Pollen from such trees and grasses is tiny, light, and dry -- perfect for floating on the wind, and, unfortunately, perfect for getting inhaled into your nose or stuck in your eye.

Once pollen sticks to your nose or eye, it releases the protein inside it. It's this protein that triggers allergic reactions.

There are two steps to this process. First, a person has to be sensitized to a particular pollen. The pollen protein is recognized by the immune system as a foreign invader and it makes a particular kind of antibody -- IgE -- to fight it off.

The second step occurs only in people already sensitized to a specific pollen protein. When the protein hits the nose or eye, a flood of IgE antibodies travel to mast cells in the nose. The IgE sits on the outside of mast cells and, when triggered by pollen protein, unleashes a flood of histamine and other factors that cause the immune responses we know as allergy.

How do allergy drugs work?

The most common kind of allergy drugs are antihistamines. Histamine is a chemical messenger that triggers allergy attacks by flipping switches on cells called histamine receptors. Antihistamines block these receptors.

But they can't block every histamine receptor on every cell, says Donald J. Dvorin, MD, an allergist with The Asthma Center in Philadelphia and director of the AAAAI pollen reporting stations in Philadelphia and Cherry Hill, N.J.

"The problem is they don't go to every cell," Dvorin tells WebMD. "And the blockade is only short term -- it only works for a certain half-life."

Intranasal antihistamines work a little better.

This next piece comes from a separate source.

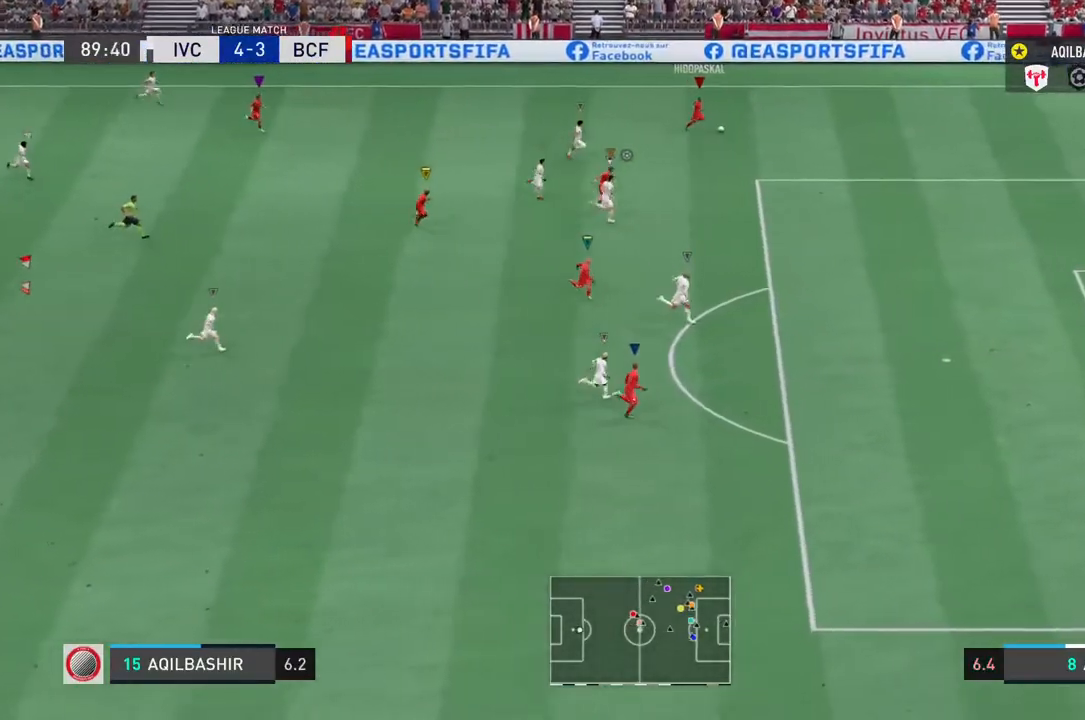
{"dt_ms": 500, "buttons": ["L1", "L2"], "left_stick": "center", "right_stick": "center", "events": [[367, "left_stick", "center"], [433, "L1", "down"], [433, "L2", "down"]]}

They, too, block histamine receptors. But Dvorin says they also stabilize the membranes on mast cells, preventing the release of allergy-promoting factors and reducing swelling.

A third kind of allergy drug is a corticosteroid nasal spray. This drug has a more global effect on mast cells, suppressing their activity. They block the release not only of histamine but of other allergy-promoting factors.

What is the best treatment for pollen allergy?

The very best treatment for pollen allergy is to avoid pollen, Dvorin says.

"I can't tell you how many patients tell me that as soon as they go into an air-conditioned space, their symptoms get better," he says. "They know they can't be outdoors from 5 a.m. to 11 a.m. The morning is when the pollen is released most intensely. And there is a secondary peak after 4 p.m. for certain trees and grasses."